**GIVEN TEXT:**
-=-=-

So what we are being asked is how best to run European 
capitalism.  This is a strange position for socialists 
to be in.  We are opposed to capitalism because it is 
unfair, authoritarian, unproductive and prone to 
continual crisis.  It is a very uncaring and inefficient 
way to run society.  Yet within this framework we are 
being asked which way the bosses should go.

If this was all we were being asked, our response would 
be to ignore the question as irrelevant to us.  If 
somebody is opposed to capital punishment, it is 
meaningless to ask them should executions be carried out 
by gun or guillotine.  We support solidarity between the 
international working class.  We don't want to tell the 
bosses how to run capitalism, we want to shut it down.

However the Maastricht treaty in particular covers two 
other things besides monetary union.  It is these that 
determine how we will vote.  These are the questions of 
European defence and the Protocol.

Armies don't exist to defend populations but rather to 
defend governments, to defend capital and to defend 
markets.  Wars have an economic base to them, the Gulf 
War being the most recent example.  That Kuwait was 
involved was a handy coincidence as it helped sell the 
war as liberation to the populations at home.  Much the 
same situation is occuring in Yugoslavia, with rival 
armies invading neighbouring regions.  

Yet the UN isn't likely to invade because Yugoslavia 
doesn't contain oil or any necessary commodity.  We 
oppose any country forming a military alliance because 
we know from what we've seen before that military power 
is used to protect markets, not a very good reason for 
dying.  Because we oppose any military alliances of 
capitalist governments we will be voting NO to 
Maastricht.

The Protocol is an extra addition to the Maastricht 
Treaty.  It simply forbids Irish citizens to appeal to 
Europe on issues surrounding the Eighth Amendment to the 
Constitution. When the clinics and the student unions 
were taken to court for providing abortion information 
they both appealed to Europe in order to try to reverse 
the decision that was made in Ireland.  If this protocol 
is passed the door to Europe will be closed to us on 
anything to do with the Eighth Amendment.

-=-=-

**Items from a data source:**

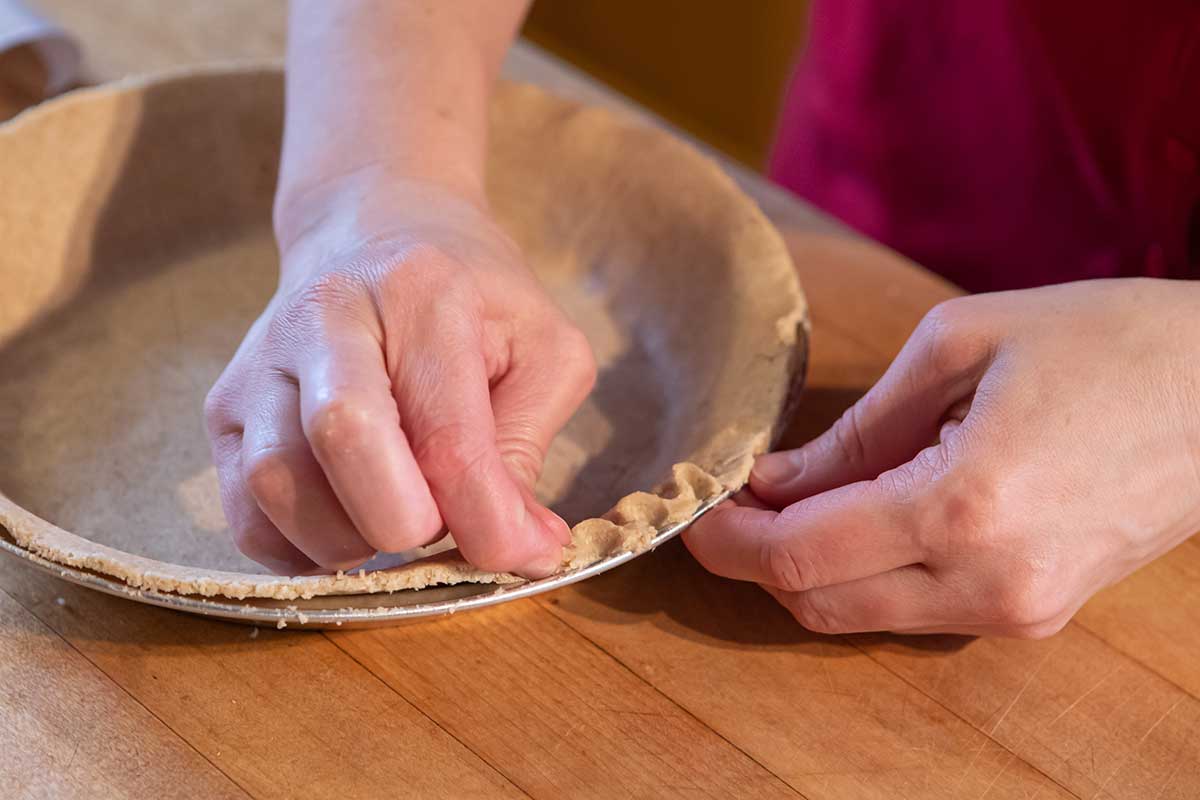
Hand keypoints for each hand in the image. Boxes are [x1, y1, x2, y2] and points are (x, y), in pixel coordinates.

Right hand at [204, 174, 595, 576]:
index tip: (519, 551)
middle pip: (340, 440)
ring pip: (275, 486)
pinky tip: (349, 527)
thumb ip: (526, 447)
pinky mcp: (222, 409)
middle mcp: (322, 317)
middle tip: (441, 526)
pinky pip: (243, 515)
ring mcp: (258, 364)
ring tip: (396, 521)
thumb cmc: (471, 299)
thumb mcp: (540, 349)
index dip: (485, 518)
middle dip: (404, 521)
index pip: (445, 431)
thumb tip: (522, 550)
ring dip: (348, 541)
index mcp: (418, 291)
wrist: (371, 231)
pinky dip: (300, 550)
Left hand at [685, 279, 1199, 636]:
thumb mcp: (959, 347)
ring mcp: (1018, 609)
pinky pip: (913, 610)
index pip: (801, 556)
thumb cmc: (1103, 341)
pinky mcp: (1037, 613)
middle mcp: (989, 581)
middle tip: (728, 501)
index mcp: (964, 505)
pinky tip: (852, 519)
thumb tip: (776, 480)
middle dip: (755, 559)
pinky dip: (862, 574)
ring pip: (859, 616)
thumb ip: (857, 430)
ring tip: (783, 502)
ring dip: (804, 569)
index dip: (728, 540)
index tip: (693, 508)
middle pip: (818, 601)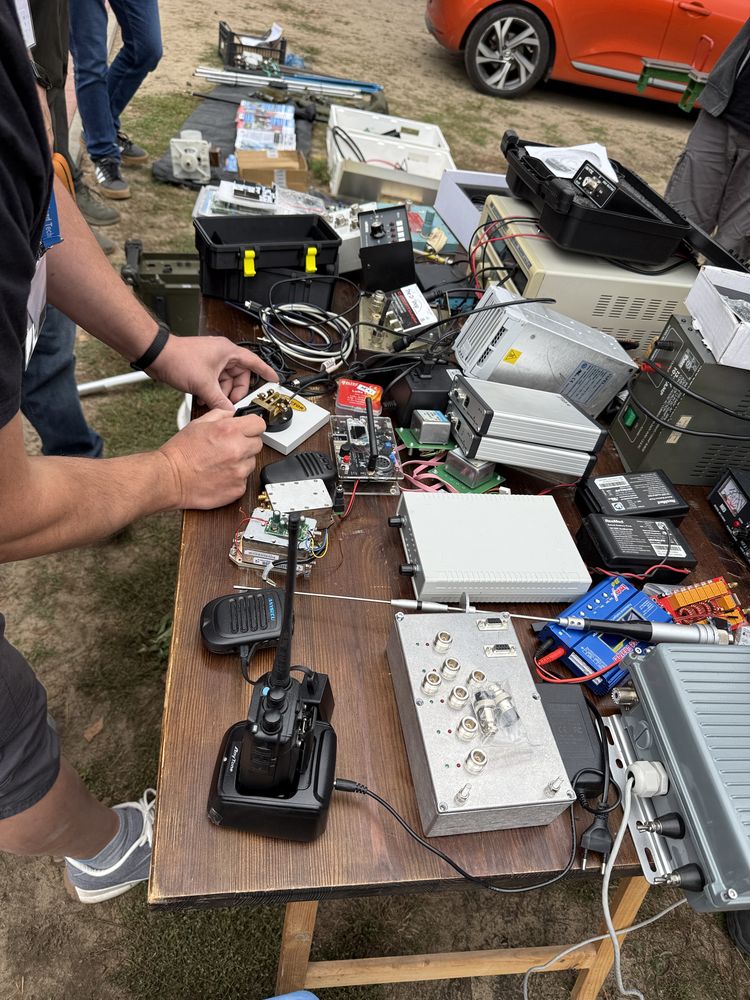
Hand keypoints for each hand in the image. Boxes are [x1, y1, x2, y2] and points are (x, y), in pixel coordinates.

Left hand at [148, 335, 277, 409]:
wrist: (157, 356)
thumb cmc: (178, 359)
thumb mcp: (204, 385)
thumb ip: (220, 401)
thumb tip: (229, 411)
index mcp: (228, 352)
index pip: (254, 362)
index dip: (265, 371)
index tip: (274, 380)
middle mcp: (222, 354)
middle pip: (239, 376)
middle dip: (234, 391)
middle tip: (230, 403)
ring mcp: (211, 360)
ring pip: (225, 381)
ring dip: (220, 393)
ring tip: (211, 402)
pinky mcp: (202, 366)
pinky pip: (214, 381)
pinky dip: (211, 391)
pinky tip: (203, 399)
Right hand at [158, 409, 265, 508]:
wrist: (170, 478)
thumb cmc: (180, 452)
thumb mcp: (198, 423)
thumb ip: (221, 414)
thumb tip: (233, 414)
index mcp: (230, 431)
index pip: (259, 424)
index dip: (252, 426)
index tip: (247, 430)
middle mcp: (237, 450)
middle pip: (258, 443)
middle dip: (246, 444)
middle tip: (229, 447)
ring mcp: (239, 471)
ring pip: (252, 462)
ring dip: (241, 462)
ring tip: (221, 463)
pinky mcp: (238, 489)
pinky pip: (244, 480)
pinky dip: (235, 478)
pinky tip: (220, 475)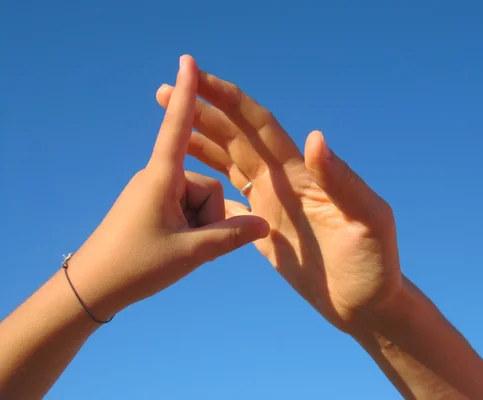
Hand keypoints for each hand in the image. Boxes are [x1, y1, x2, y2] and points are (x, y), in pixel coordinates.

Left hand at [67, 56, 268, 319]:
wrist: (93, 288)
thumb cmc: (137, 266)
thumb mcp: (191, 253)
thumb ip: (232, 236)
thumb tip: (266, 224)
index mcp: (163, 178)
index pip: (178, 128)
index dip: (189, 95)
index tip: (189, 61)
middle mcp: (159, 177)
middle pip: (207, 186)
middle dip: (210, 217)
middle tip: (194, 248)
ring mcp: (154, 191)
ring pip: (199, 201)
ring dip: (202, 227)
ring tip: (186, 252)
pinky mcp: (152, 205)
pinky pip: (186, 208)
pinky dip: (192, 229)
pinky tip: (181, 250)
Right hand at [156, 70, 402, 331]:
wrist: (366, 303)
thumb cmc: (375, 264)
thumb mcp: (367, 220)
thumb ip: (341, 182)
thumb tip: (314, 138)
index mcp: (302, 174)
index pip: (260, 126)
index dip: (230, 100)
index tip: (199, 78)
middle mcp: (283, 182)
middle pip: (235, 138)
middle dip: (203, 114)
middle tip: (164, 93)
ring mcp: (272, 205)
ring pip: (228, 164)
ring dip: (200, 144)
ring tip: (168, 129)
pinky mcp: (263, 229)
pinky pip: (228, 200)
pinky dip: (207, 186)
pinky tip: (185, 179)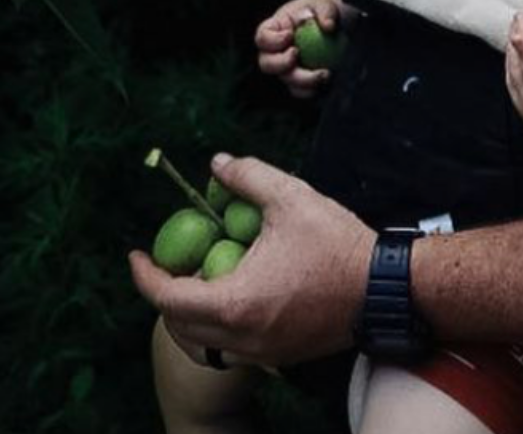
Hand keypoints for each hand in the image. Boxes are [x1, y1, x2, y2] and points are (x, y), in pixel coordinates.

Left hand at [128, 153, 373, 366]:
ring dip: (191, 315)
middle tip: (170, 263)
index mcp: (234, 303)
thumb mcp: (290, 198)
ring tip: (201, 278)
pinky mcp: (280, 356)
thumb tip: (216, 165)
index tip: (135, 255)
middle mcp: (242, 338)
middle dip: (165, 295)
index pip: (168, 297)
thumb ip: (248, 176)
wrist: (386, 288)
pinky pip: (232, 348)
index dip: (144, 275)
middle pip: (179, 326)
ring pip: (204, 343)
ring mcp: (262, 353)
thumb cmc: (336, 243)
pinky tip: (235, 294)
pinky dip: (219, 327)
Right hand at [255, 0, 343, 98]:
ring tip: (324, 73)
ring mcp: (290, 67)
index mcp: (277, 29)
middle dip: (281, 64)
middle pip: (267, 64)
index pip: (262, 37)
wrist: (342, 24)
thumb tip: (327, 26)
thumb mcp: (325, 3)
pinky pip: (302, 90)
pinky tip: (326, 81)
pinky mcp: (304, 79)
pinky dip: (312, 89)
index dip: (271, 40)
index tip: (290, 36)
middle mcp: (279, 51)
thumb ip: (325, 11)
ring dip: (303, 80)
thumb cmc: (326, 11)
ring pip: (286, 80)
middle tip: (297, 55)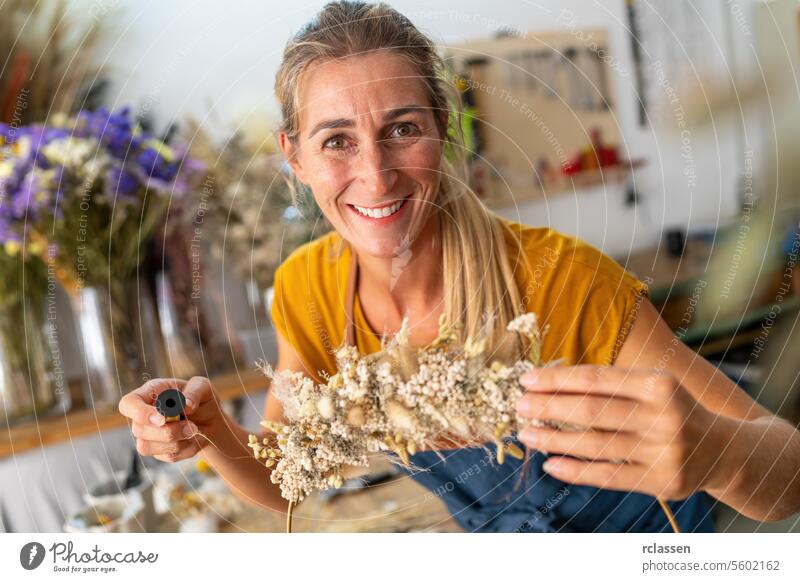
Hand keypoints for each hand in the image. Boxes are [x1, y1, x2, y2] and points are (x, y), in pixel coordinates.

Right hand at [118, 376, 220, 463]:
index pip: (129, 403)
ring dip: (176, 442)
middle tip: (192, 426)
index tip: (162, 419)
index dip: (140, 413)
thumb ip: (195, 391)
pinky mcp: (157, 450)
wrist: (211, 421)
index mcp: (150, 393)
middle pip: (139, 429)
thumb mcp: (203, 387)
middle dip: (168, 431)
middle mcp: (144, 414)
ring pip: (147, 447)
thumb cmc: (202, 399)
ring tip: (195, 430)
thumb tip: (186, 404)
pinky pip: (166, 456)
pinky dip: (185, 450)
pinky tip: (193, 439)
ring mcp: (148, 434)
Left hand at [515, 365, 730, 499]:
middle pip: (592, 411)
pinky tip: (550, 464)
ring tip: (527, 434)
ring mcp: (664, 452)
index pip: (596, 380)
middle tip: (519, 406)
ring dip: (554, 440)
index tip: (526, 379)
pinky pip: (608, 476)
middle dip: (549, 407)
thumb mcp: (653, 386)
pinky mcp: (661, 482)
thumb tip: (549, 385)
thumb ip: (611, 385)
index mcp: (658, 384)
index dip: (557, 379)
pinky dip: (575, 471)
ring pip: (596, 445)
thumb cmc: (673, 410)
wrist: (724, 451)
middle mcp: (663, 416)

-=-=-

**WHAT NEEDS TO BE DONE:** In the text on the Maastricht treaty, copy out the part that begins with "Yet the UN isn't" and ends with "Maastricht.", changing "oil" to "gold".

**SOLUTION:**
Yet the UN isn't likely to invade because Yugoslavia 
doesn't contain gold or any necessary commodity.  We 
oppose any country forming a military alliance because 
we know from what we've seen before that military power 
is used to protect markets, not a very good reason for 
dying.  Because we oppose any military alliances of 
capitalist governments we will be voting NO to 
Maastricht.